According to "United in Science," a multi-agency report coordinated by the WMO, urgent action is needed to ­mitigate emissions and adapt to the changing climate, because countries collectively are falling short of meeting their new or updated pledges with current policies.

The report assesses the most recent scientific findings related to climate change, its impacts and responses. It shows that greenhouse gas concentrations continue to rise to record highs, as fossil fuel emission rates are now above pre-COVID-19 levels after a temporary drop due to lockdowns. The ambition of emissions reduction pledges for 2030 needs to be seven times higher to be in line with the 1.5 C reduction goal of the Paris Agreement.

As the past seven years were the warmest on record and global warming increases, "tipping points" in the climate system cannot be ruled out, the report warns.

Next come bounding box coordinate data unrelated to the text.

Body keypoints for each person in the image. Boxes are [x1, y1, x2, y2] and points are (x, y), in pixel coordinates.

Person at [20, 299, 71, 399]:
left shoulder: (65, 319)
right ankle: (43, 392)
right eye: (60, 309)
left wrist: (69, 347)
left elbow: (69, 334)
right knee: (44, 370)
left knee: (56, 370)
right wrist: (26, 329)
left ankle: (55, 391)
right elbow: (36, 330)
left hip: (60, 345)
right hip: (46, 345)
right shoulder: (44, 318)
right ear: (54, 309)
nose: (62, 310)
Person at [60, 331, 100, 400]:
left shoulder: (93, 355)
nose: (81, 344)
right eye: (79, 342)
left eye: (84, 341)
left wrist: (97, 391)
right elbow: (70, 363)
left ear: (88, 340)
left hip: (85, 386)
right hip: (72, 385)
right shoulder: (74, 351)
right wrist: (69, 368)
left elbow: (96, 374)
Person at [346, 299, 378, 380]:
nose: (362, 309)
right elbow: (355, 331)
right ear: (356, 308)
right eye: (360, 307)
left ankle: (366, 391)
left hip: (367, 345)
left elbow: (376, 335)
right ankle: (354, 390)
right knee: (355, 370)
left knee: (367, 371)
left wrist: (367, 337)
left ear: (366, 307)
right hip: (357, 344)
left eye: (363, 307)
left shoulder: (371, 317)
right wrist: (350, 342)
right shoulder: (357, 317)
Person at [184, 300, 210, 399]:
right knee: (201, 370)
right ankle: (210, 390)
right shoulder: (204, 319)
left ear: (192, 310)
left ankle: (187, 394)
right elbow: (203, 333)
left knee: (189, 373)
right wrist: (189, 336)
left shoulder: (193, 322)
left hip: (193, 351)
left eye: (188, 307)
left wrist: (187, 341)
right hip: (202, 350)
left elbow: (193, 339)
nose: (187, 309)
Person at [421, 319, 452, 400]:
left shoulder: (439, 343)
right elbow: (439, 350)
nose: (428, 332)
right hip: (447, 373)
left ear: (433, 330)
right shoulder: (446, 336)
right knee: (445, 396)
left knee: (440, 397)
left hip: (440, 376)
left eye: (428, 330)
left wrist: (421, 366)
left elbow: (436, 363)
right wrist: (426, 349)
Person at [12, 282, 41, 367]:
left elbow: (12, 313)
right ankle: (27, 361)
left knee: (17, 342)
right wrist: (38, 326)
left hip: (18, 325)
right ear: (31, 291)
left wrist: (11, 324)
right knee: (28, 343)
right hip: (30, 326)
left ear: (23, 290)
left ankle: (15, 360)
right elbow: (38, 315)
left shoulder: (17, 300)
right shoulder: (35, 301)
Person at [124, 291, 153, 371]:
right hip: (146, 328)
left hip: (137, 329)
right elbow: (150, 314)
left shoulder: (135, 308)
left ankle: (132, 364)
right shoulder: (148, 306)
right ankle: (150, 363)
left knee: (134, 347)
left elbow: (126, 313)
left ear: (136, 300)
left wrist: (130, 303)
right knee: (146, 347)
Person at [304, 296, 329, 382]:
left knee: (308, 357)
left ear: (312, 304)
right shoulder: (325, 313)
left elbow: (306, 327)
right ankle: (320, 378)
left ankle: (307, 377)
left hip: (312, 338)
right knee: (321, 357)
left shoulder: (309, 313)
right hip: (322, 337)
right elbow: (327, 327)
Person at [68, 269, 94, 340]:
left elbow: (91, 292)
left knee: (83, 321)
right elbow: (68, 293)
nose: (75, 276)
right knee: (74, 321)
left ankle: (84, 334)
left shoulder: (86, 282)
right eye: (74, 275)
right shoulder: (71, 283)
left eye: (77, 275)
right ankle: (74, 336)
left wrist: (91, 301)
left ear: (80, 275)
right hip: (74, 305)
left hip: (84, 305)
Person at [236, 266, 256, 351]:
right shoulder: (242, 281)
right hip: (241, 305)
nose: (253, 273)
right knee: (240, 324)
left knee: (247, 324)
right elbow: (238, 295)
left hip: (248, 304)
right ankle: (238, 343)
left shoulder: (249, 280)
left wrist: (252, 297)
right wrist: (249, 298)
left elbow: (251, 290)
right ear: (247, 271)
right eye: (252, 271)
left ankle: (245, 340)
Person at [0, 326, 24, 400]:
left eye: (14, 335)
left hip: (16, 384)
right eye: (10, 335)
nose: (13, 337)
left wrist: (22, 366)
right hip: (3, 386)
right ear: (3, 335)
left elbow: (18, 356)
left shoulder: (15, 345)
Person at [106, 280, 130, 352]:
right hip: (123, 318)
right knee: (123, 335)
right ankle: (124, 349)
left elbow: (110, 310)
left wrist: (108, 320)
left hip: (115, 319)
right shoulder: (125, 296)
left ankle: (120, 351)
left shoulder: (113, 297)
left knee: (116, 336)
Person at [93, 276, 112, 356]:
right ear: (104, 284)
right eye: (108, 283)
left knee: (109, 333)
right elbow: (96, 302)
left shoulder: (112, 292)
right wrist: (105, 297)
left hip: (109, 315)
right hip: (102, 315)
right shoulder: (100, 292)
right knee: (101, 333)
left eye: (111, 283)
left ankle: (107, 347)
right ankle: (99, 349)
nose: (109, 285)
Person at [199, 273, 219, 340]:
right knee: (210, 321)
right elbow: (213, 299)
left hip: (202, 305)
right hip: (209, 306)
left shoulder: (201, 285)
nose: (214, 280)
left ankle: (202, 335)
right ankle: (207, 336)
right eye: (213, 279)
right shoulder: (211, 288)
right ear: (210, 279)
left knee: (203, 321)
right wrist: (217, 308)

That would cause increasing socio-economic impacts to cities, which are home to billions of people and are responsible for up to 70 percent of human-caused emissions.

"Floods, droughts, heatwaves, extreme storms and wildfires are going from bad to worse, breaking records with alarming frequency... There is nothing natural about the new scale of these disasters. They are the price of humanity's fossil fuel addiction," United Nations Secretary-General Antonio Guterres said in a video message attached to the report.

"This year's 'United in Science' report shows climate impacts heading into the uncharted territory of destruction. Yet each year we double down on this fossil fuel addiction, even as the symptoms get rapidly worse," he said.

According to the UN Environment Program, one of the contributors to the report, new national mitigation pledges for 2030 show some progress toward lowering greenhouse gas emissions but are insufficient. 

The ambition of these new pledges would need to be four times higher to get on track to limit global warming to 2 C and seven times higher to get on track to 1.5 C, as has been stipulated in the Paris Agreement.

"Climate science is increasingly able to show that many of the extreme ­weather events that we are experiencing have become more likely and more intense due to human-induced climate change. We have seen this repeatedly this year, with tragic effect," WMO ­Secretary-General Petteri Taalas said.

"It is more important than ever that we scale up action on early warning systems to build resilience to current and future climate risks in vulnerable communities," he said.